Passage for review |
== Segment start ==
With five US FDA approvals over the past 15 months, MilliporeSigma says it is confident that antibody-drug conjugates (ADCs) will continue to be a driver of new therapeutics for years to come. A $65 million expansion in Wisconsin aims to exploit this.
The Madison, Wisconsin expansion will bring MilliporeSigma’s contract manufacturing wing large-scale manufacturing capacity for high-potent active pharmaceutical ingredients (HPAPIs). The 70,000 square-foot facility will be designed to handle single-digit nanogram occupational exposure limit materials and will incorporate containment areas to produce linker and payload materials for ADCs.
“MilliporeSigma has been working in the field of conjugation for more than three decades, and specifically performing potent ADC conjugations for well over a decade,” Andrew Bulpin, head of Process Solutions at MilliporeSigma told Bioprocess Insider. In 2015, the firm bolstred its presence in the modality through the $17 billion acquisition of Sigma-Aldrich.
Image: iStock/Olivier Le Moal
“We have experience in numerous different ADC constructs and are a provider of single-use technology to customers transitioning from a historical reliance on dedicated and/or multi-use equipment.”
ADC space
The first ADC, Wyeth and partner Celltech’s Mylotarg (gemtuzumab ozogamicin), was first approved in 2000 for acute myeloid leukemia (AML). The product was pulled from the market in 2010, but in 2017 Marketing Authority Holder Pfizer successfully sought re-approval.
== Segment end ==
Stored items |
== Segment start ==
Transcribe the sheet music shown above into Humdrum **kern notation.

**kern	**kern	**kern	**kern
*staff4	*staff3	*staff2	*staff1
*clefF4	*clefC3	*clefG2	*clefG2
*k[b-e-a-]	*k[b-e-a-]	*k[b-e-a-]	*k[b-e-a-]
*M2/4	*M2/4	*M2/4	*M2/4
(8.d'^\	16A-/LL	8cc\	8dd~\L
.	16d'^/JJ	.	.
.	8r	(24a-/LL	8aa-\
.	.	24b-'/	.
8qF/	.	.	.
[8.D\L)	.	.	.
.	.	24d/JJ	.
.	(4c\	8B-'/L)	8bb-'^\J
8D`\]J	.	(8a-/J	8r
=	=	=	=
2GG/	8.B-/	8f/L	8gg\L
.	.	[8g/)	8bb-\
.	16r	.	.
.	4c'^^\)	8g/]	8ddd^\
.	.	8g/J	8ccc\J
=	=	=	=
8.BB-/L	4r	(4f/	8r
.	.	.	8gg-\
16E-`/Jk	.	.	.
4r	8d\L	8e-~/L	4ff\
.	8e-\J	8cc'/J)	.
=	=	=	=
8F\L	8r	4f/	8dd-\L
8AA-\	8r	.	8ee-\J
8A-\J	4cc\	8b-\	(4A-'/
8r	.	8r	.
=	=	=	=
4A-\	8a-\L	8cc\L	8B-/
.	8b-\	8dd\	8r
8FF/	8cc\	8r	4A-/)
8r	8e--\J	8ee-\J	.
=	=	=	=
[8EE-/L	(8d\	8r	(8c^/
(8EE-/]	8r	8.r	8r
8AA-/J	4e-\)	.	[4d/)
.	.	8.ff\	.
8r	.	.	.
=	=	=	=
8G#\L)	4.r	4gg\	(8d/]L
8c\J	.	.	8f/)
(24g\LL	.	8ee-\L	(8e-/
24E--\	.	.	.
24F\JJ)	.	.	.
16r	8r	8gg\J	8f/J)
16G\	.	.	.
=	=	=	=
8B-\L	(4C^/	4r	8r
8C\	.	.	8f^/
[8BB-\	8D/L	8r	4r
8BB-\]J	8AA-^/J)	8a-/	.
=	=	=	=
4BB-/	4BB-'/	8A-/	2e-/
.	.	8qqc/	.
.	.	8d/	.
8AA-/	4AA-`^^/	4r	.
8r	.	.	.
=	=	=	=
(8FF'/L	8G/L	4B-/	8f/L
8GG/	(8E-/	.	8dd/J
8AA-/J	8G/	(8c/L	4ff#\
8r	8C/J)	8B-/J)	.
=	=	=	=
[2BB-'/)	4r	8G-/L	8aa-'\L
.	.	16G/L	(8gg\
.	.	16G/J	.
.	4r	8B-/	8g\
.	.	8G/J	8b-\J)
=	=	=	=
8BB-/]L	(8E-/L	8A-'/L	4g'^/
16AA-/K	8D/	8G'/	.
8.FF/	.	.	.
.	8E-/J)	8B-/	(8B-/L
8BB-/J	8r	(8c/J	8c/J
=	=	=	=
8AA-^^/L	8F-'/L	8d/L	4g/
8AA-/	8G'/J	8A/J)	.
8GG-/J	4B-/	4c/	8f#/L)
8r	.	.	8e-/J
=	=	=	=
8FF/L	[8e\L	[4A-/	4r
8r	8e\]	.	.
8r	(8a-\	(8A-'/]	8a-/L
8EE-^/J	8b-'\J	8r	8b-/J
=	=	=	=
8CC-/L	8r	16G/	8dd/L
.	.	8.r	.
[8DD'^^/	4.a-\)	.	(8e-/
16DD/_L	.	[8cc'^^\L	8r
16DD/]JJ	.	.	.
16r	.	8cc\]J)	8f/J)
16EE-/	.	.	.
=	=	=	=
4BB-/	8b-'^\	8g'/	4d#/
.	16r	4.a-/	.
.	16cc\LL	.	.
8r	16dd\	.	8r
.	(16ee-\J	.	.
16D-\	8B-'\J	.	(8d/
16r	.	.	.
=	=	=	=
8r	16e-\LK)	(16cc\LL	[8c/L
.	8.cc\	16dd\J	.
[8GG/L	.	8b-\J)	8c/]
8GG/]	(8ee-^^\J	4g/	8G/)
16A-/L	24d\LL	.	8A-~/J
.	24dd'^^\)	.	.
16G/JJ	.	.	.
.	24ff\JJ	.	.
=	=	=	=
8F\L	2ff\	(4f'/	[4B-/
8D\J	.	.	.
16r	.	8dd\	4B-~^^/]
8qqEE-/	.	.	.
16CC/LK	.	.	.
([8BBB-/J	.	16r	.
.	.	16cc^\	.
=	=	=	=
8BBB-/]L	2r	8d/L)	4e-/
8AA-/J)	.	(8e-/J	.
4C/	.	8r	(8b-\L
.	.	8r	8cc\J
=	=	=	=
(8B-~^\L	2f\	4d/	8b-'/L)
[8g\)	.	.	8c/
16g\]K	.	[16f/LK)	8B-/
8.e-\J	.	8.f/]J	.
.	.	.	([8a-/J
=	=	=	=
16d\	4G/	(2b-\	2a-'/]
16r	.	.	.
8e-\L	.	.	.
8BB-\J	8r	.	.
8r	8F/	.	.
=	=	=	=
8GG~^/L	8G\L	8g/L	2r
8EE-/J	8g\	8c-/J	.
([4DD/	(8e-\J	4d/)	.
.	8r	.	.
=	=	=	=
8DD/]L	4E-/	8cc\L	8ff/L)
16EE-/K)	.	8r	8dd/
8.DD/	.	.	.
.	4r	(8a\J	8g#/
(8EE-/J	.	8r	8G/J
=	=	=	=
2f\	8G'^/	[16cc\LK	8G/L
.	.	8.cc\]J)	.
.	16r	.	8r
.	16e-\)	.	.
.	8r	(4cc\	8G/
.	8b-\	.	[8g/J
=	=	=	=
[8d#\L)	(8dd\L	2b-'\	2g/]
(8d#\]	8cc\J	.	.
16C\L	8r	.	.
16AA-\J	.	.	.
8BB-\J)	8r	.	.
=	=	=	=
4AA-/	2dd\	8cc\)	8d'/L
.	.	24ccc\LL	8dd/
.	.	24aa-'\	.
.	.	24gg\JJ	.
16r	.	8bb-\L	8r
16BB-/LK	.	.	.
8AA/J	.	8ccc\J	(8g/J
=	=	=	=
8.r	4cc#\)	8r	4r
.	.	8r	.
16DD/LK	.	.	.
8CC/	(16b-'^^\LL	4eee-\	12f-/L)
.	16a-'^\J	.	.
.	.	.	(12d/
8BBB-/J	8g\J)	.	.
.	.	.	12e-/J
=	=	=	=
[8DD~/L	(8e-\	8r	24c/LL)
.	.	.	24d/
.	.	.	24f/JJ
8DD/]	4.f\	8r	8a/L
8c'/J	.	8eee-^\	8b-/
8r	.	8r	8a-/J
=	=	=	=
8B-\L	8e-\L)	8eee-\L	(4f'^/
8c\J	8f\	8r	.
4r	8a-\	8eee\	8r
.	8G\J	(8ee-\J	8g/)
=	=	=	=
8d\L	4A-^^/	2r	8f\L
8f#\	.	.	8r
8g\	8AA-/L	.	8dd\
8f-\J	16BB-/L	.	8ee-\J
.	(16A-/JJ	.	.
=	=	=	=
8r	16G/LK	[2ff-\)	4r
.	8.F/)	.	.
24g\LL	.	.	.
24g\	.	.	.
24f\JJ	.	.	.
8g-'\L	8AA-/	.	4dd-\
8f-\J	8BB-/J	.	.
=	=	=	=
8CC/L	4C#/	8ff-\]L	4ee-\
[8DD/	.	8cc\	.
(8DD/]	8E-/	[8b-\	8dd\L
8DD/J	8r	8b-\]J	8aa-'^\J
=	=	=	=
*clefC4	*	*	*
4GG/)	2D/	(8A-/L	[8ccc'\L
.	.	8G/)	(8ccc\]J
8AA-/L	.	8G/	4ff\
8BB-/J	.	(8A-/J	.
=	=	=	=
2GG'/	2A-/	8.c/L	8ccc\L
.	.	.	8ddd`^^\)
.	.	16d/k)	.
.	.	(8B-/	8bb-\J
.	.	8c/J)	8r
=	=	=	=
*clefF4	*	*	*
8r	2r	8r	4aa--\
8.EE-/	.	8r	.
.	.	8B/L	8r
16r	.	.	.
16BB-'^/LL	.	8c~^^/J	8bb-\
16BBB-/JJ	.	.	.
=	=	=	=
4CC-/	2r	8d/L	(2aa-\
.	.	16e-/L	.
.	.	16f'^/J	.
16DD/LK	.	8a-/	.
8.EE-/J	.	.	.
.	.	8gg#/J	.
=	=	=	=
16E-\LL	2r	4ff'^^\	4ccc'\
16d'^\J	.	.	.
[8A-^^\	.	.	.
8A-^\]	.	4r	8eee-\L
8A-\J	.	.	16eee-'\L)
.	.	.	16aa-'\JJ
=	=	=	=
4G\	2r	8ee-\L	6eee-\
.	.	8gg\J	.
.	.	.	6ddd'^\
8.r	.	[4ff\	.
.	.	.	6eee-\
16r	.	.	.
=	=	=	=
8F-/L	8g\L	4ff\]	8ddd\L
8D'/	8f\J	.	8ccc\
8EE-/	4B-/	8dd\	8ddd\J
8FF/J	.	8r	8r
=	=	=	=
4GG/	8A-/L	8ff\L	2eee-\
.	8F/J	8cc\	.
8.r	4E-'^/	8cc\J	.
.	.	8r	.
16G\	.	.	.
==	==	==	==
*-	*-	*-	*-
== Segment end ==
Continue the article about MilliporeSigma's Madison expansion for antibody-drug conjugates, starting right after its last sentence.

But even with the ebbs and flows of Mylotarg, there are only eight other ADCs commercially available. (See table below).
However, MilliporeSigma remains “very confident that ADCs and the wider bioconjugate technologies will continue to be a significant driver of new therapeutic development for years to come,” Bulpin said.
“There have been five new ADCs approved by the FDA within the past 12 months, and new therapeutic development rarely follows a straight-line/linear pathway. Historical questions about commercial viability have thinned significantly. Many second- and third- generation technologies are entering and moving through the developmental pipeline, including a wider array of targeted indications.”
Of the nine marketed ADCs, MilliporeSigma claims to be involved in the production process of seven of them, though Bulpin was unable to disclose the customers it works with.
While Madison produces linker and payload materials, the firm’s St. Louis, Missouri facility performs downstream conjugation and “was recently approved by the FDA as a commercial conjugation supplier.”
CDMO business
While this $65 million expansion is driven by direct demand for ADC and HPAPI capacity, Bulpin added it is representative of a wider strategy of investment in its contract manufacturing business.
“Certainly, our ADC business is a significant driver of this expansion but, overall, we are investing wholly in the CMO business to meet the demands of our current and future customer base in multiple technology areas.”
In April, the firm invested $110 million into its gene therapy manufacturing services business, building a second facility at its gene therapy site in California, adding 11 production suites and more than doubling its viral vector capacity.
Furthermore, the firm recently consolidated its contract manufacturing organization (CMO) BioReliance services offering, including manufacturing services in viral vectors, monoclonal antibodies, ADCs [antibody-drug conjugates] as well as testing, cell banking and clearance services.